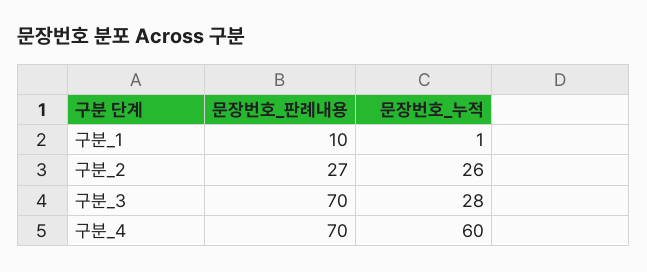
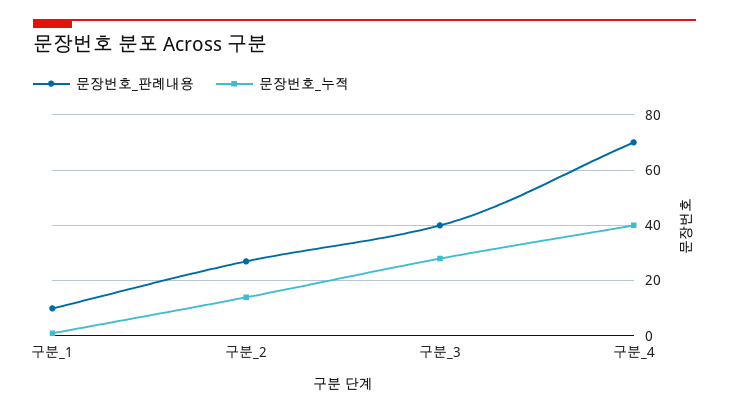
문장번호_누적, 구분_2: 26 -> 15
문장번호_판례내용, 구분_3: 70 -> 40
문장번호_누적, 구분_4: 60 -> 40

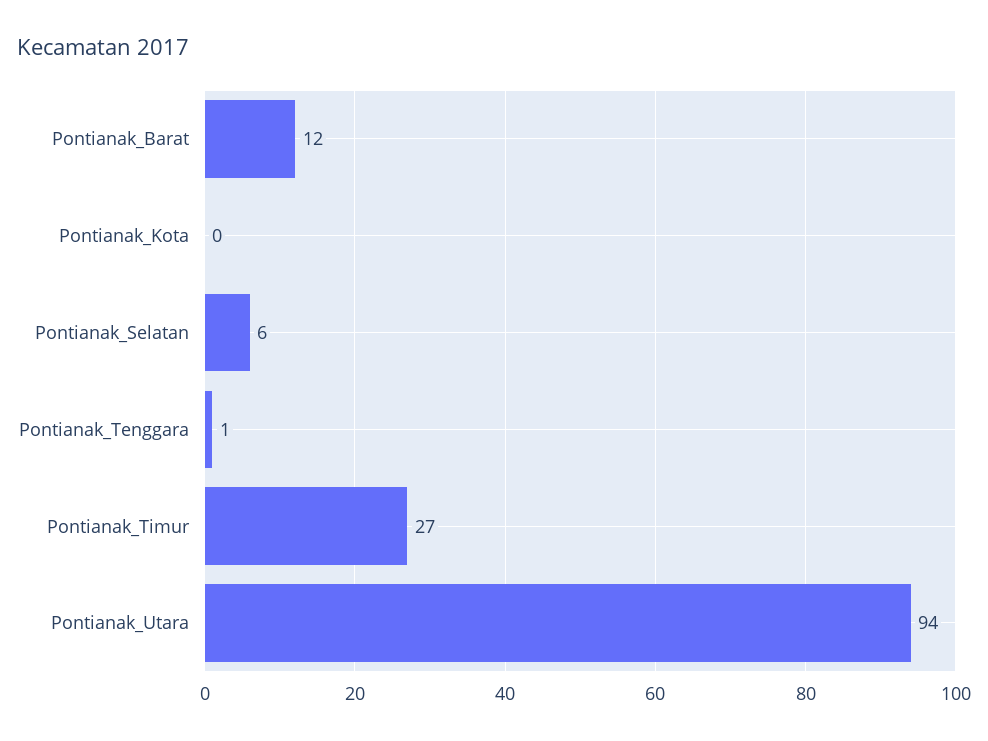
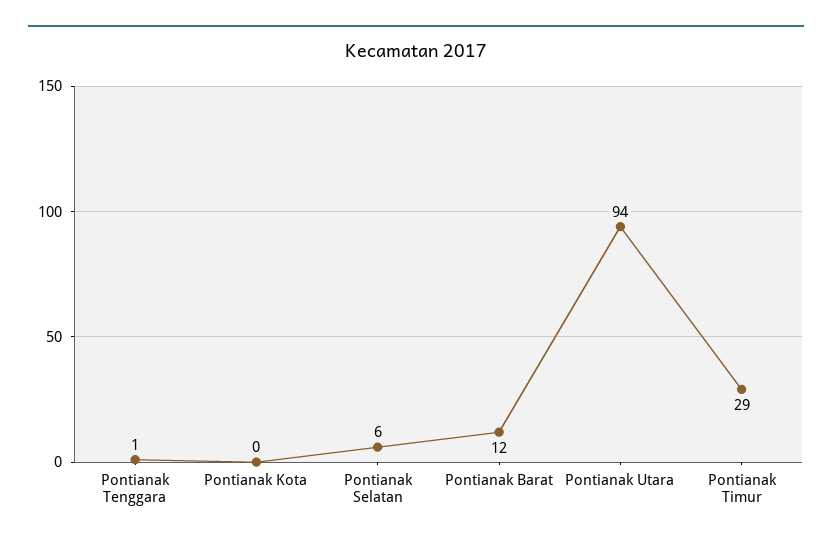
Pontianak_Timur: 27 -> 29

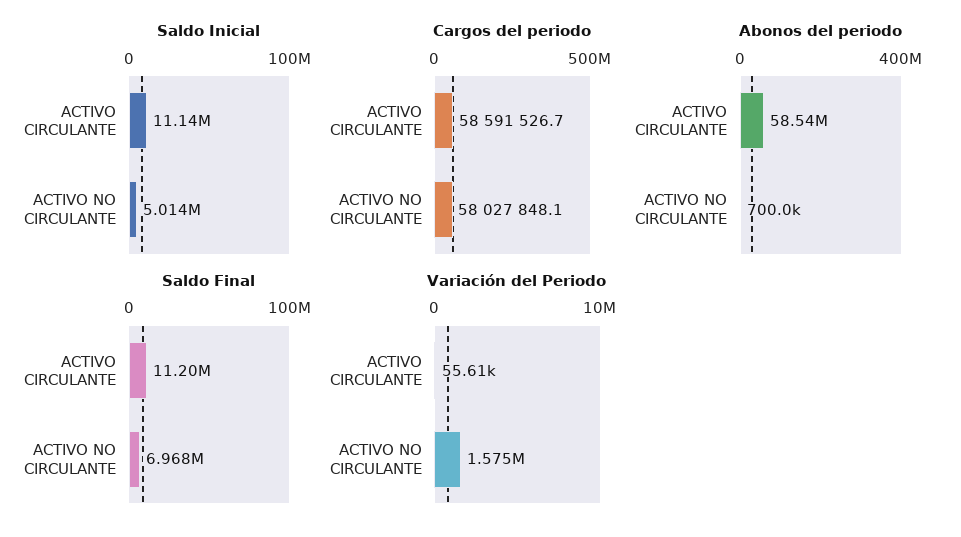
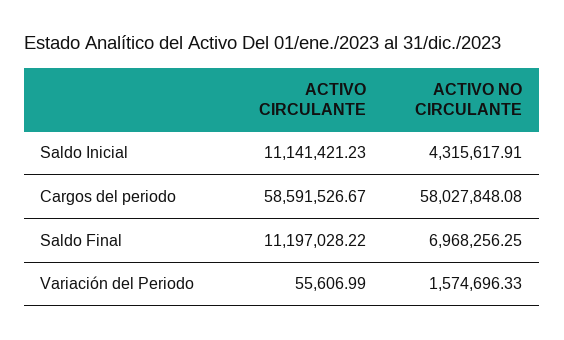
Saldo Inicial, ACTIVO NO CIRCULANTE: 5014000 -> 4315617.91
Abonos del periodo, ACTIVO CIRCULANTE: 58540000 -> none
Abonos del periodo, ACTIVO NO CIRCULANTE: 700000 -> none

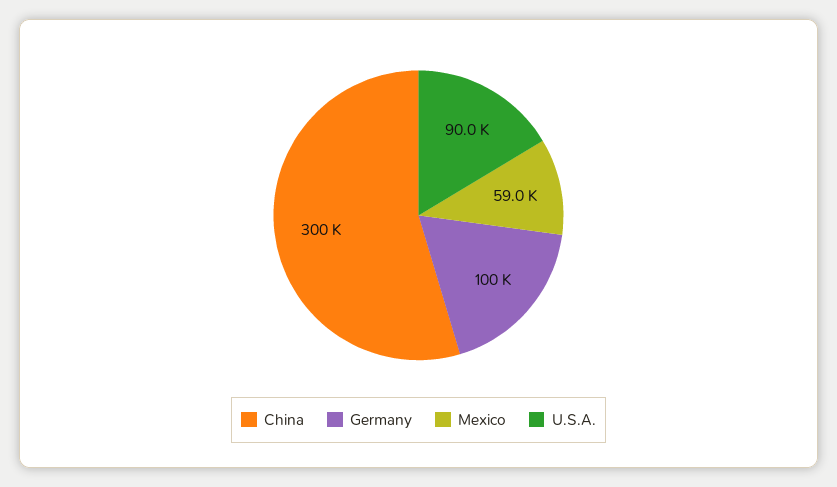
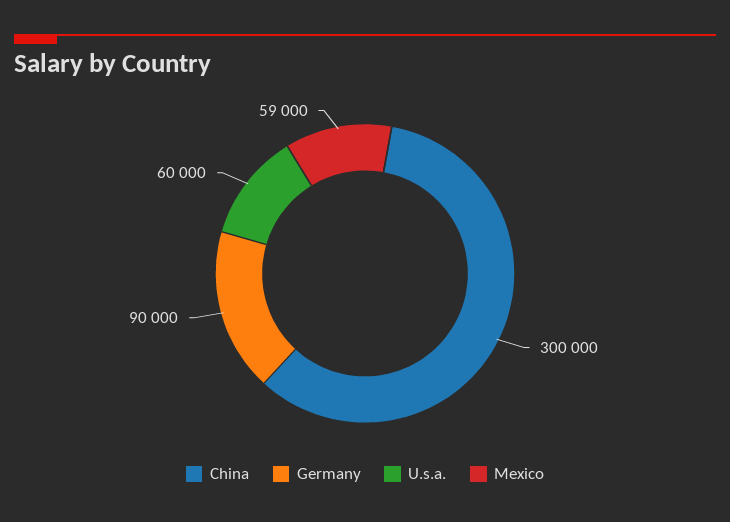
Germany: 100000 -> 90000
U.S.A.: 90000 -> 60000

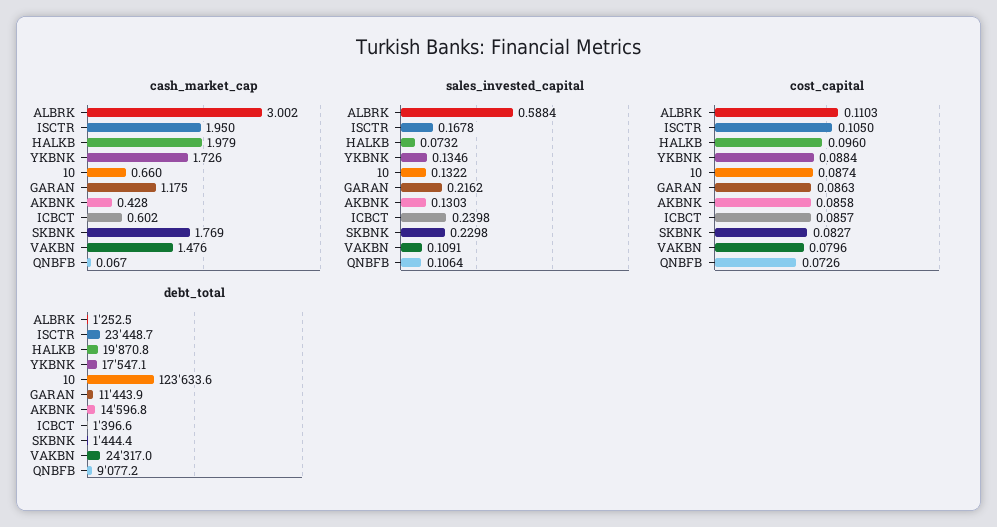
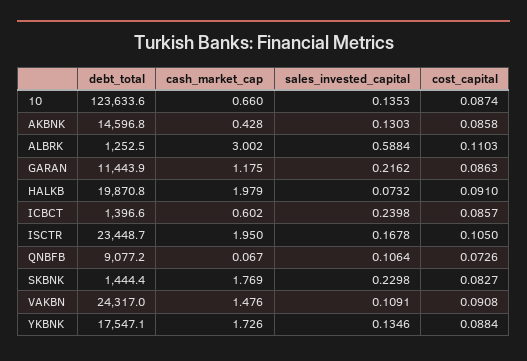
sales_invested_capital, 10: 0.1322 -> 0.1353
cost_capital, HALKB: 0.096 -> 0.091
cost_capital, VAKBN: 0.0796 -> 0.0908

************

• _Requirement_:
Reproduce the final stretch of lines exactly: the line containing "문장번호_판례내용, 구분_3: 70 -> 40" through the last line of the data, both included. Pictures do not belong in the copy.

• _Answer to the exercise_:
문장번호_판례내용, 구분_3: 70 -> 40
문장번호_누적, 구분_4: 60 -> 40

Pontianak_Timur: 27 -> 29

Saldo Inicial, ACTIVO NO CIRCULANTE: 5014000 -> 4315617.91
Abonos del periodo, ACTIVO CIRCULANTE: 58540000 -> none
Abonos del periodo, ACTIVO NO CIRCULANTE: 700000 -> none

Germany: 100000 -> 90000
U.S.A.: 90000 -> 60000

sales_invested_capital, 10: 0.1322 -> 0.1353
cost_capital, HALKB: 0.096 -> 0.091
cost_capital, VAKBN: 0.0796 -> 0.0908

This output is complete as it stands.